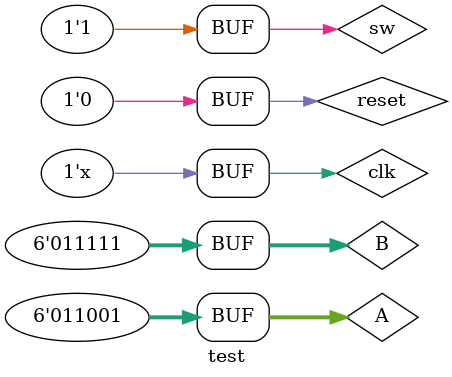
<source format=v>
`timescale 1ns / 1ps


module test;

	// Inputs
	reg [5:0] A;
	reg [5:0] B;
	reg sw;
	reg clk;
	reg reset;

	// Outputs
	wire [11:0] led;

	// Instantiate the Unit Under Test (UUT)
	top uut (
		.A(A), 
		.B(B), 
		.sw(sw), 
		.clk(clk), 
		.reset(reset), 
		.led(led)
	);

	initial begin
		// Initialize Inputs
		A = 0;
		B = 0;
		sw = 0;
		clk = 0;
		reset = 1;

		// Wait 100 ns for global reset to finish
		#100;
      A = 5'b11111;
		B = 5'b11111;
		sw = 1;
		reset = 0;

		// Wait 100 ns for global reset to finish
		#100;
		A = 5'b11111;
		B = 5'b11111;
		sw = 0;
		reset = 0;

		// Wait 100 ns for global reset to finish
		#100;
		A = 5'b11001;
		B = 5'b11111;
		sw = 1;
		reset = 0;

		// Wait 100 ns for global reset to finish
		#100;
		// Add stimulus here
		
	end
   always #50 clk = ~clk;   
endmodule


</source>
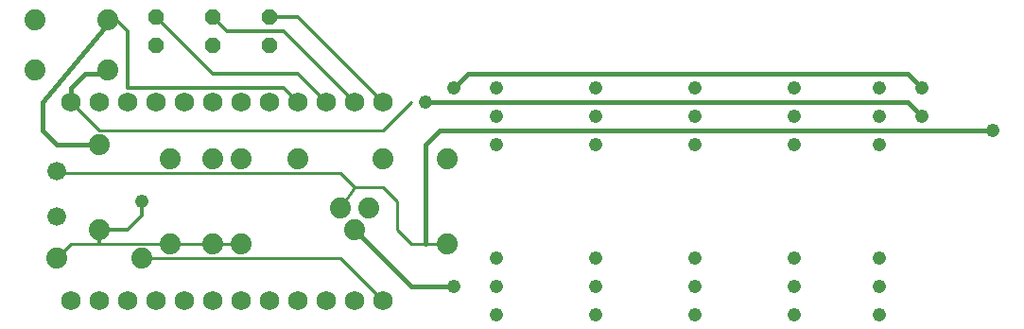
<source format=gbl>
G75*
G70*
%OFA0B0*%
%FSLAX24Y24*%
%IPPOS*%
%LPD*%
%AMOC8*
5,1,8,0,0,1.08239X$1,22.5*
%
%ADD10C,0.0690*%
%ADD11C,0.0740*%
%ADD12C,0.0660*%
%ADD13OC8,0.0560*%
%ADD14C,0.0100*%
%ADD15C,0.0476*%
%ADD16C,0.0160*%
%ADD17C,0.0120*%
D10*
X002600Y001680D03*
X003600Y001680D03*
X004600Y001680D03*
X005600Y001680D03*
X006600Y001680D03*
X007600Y001680D03*
X008600Y001680D03*
X009600Y001680D03*
X010600Y001680D03*
X011600Y001680D03*
X012600Y001680D03*
X013600Y001680D03*
X013600Y008680D03*
X012600Y008680D03*
X011600Y008680D03*
X010600Y008680D03*
X009600Y008680D03*
X008600Y008680D03*
X007600Y008680D03*
X006600Y008680D03*
X005600Y008680D03*
X004600Y008680D03*
X003600Y008680D03*
X002600Y008680D03*
D11*
X001320Y009790D03*
X003880Y009790D03*
X003880Y011570D03*
X001320Y011570D03*
X003600Y007180D03*
X006100Y006680D03*
X007600Y006680D03*
X008600Y006680D03*
X010600Y006680D03*
X013600Y006680D03*
X015850Y006680D03*
X013100Y004930D03*
X012100Y004930D03*
X012600Y004180D03*
X015850Y003680D03*
X008600Y003680D03*
X007600Y003680D03*
X006100Y003680D03*
X005100Y003180D03*
X003600Y004180D03*
X002100Y003180D03*
D12*
X002100Y004643D03*
X002100Y006217D03*
D13*
X005600Y010680D03*
X007600Y010680D03*
X009600Y010680D03*
X009600Y011680D03*
X007600Y011680D03*
X005600Y011680D03*
D14*
X004100Y011680D02*
X003990Y011680D01*
X003880Y011570D01*
X003880Y009790D02*
X003990Y009680D01*
X004100Y009680D01*
X002600Y008680D02*
X003600Y007680D01*
X013600Y007680D01*
X014600Y008680D01*
X012100Y006180D02*
X002100Y006180D01*
X002100Y006217D01*
X002600Y003680D02*
X003600Y003680D01*
X007600Y003680D01*
X008600Y003680D01*
X005100Y003180D02*
X012100Y003180D01*
X013600Y001680D01*
X014600Y003680D02*
X015100Y003680D01*
X015850Y003680D01*
X014600Y003680D02*
X014100Y004180D01*
X014100Y005180D01*
X013600Y005680D01*
X012600Y005680D01*
X012100Y004930D01*
X012600Y005680D02*
X012100Y006180D01*
X002600Y003680D02*
X002100Y003180D01*
D15*
X005100Y005180D03*
X015100Y008680D03*
X016100Y009180D03*
X017600Y009180D03*
X017600Y008180D03*
X017600Y007180D03*
X021100Y007180D03*
X021100Y008180D03*
X021100Y009180D03*
X024600Y009180D03*
X024600Y008180D03*
X024600Y007180D03*
X028100Y007180D03*
X028100Y008180D03*
X028100Y009180D03*
X031100Y009180D03*
X032600Y009180D03*
X032600Y008180D03*
X031100Y008180D03*
X031100Y007180D03*
X035100Y007680D03*
X031100Y003180D03*
X031100Y002180D03*
X031100Y001180D03*
X028100Y001180D03*
X028100Y002180D03*
X028100Y003180D03*
X024600Y003180D03*
X024600Y002180D03*
X024600Y001180D03*
X021100Y001180D03*
X021100Y002180D03*
X021100Y003180D03*
X017600Y003180D03*
X017600Y002180D03*
X016100Y002180D03*
X017600Y001180D03*
D16*
X016100Y002180D02*
X014600Y002180D01*
X012600Y004180D01*
X015100Y003680D02*
X015100Y007180D01*
X015600Y007680D01*
X035100Y007680D01*
X032600Y008180D02*
X032100Y008680D01*
X015100Y008680D01*
X016100Y009180D02*
X016600Y009680D01*
X032100Y009680D01*
X032600Y009180D01*
X004100Y009680D02*
X003100Y009680D01*
X002600Y009180D01*
X002600Y008680D01*
X001600Y008680D02*
X004100Y011680D01*
X001600Y008680D02*
X001600Y007680D01*
X002100Y007180D01*
X003600Y007180D01*
D17*
X004600Y009180D02*
X004600Y011180D01*
X004100Y011680D01*
X005600Y011680D02*
X007600Y009680D01*
X010600Y009680D01*
X011600Y008680D01*
X012600Y008680D02*
X010100Y011180D01*
X008100Y011180D01*
X007600Y011680D01*
X009600Y011680D02*
X010600Y011680D01*
X013600Y008680D01*
X010600Y008680D02*
X010100Y009180D01*
X004600Y009180D01*
X005100Y005180D02*
X005100Y004680D01*
X004600Y004180D01*
X003600Y004180D01*
X003600Y003680D01*
M02*

</source>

+++

_Task to complete_.
Within the listing above, locate the line containing "X005100Y003180D03*" and the line containing "X031100Y002180D03*". Reproduce those two lines and all lines between them exactly, with nothing added.

_Response to the task_.
X005100Y003180D03*
X003600Y004180D03*
X002100Y003180D03*
D12*
X002100Y004643D03*
X002100Y006217D03*
D13*
X005600Y010680D03*
X007600Y010680D03*
X009600Y010680D03*
X009600Y011680D03*
X007600Y011680D03*
X005600Y011680D03*
D14*
X004100Y011680D02*
X003990Y011680D01*
X003880Y011570D01*
X003880Y009790D02*
X003990Y009680D01*
X004100Y009680D01*
X002600Y008680D02*
X003600Y007680D01*
X013600Y007680D01*
X014600Y008680D01*
X012100Y006180D02*
X002100Y006180D01*
X002100Y006217D01*
X002600Y003680D02*
X003600Y003680D01*
X007600Y003680D01*
X008600Y003680D01*
X005100Y003180D02*
X012100Y003180D01*
X013600Y001680D01*
X014600Y003680D02*
X015100Y003680D01*
X015850Y003680D01*
X014600Y003680D02*
X014100Y004180D01*
X014100Y005180D01*
X013600Y005680D01*
X012600Y005680D01*
X012100Y004930D01*
X012600Y005680D02*
X012100Y006180D01*
X002600Y003680D02*
X002100Y003180D01*
D15*
X005100Y005180D03*
X015100Y008680D03*
X016100Y009180D03*
X017600Y009180D03*
X017600Y008180D03*
X017600Y007180D03*
X021100Y007180D03*
X021100Y008180D03*
X021100Y009180D03*
X024600Y009180D03*
X024600Y008180D03*
X024600Y007180D03*
X028100Y007180D03*
X028100Y008180D03*
X028100Y009180D03*
X031100Y009180D03*
X032600Y009180D03*
X032600Y008180D03*
X031100Y008180D03*
X031100Y007180D03*
X035100Y007680D03*
X031100Y003180D03*
X031100Y002180D03*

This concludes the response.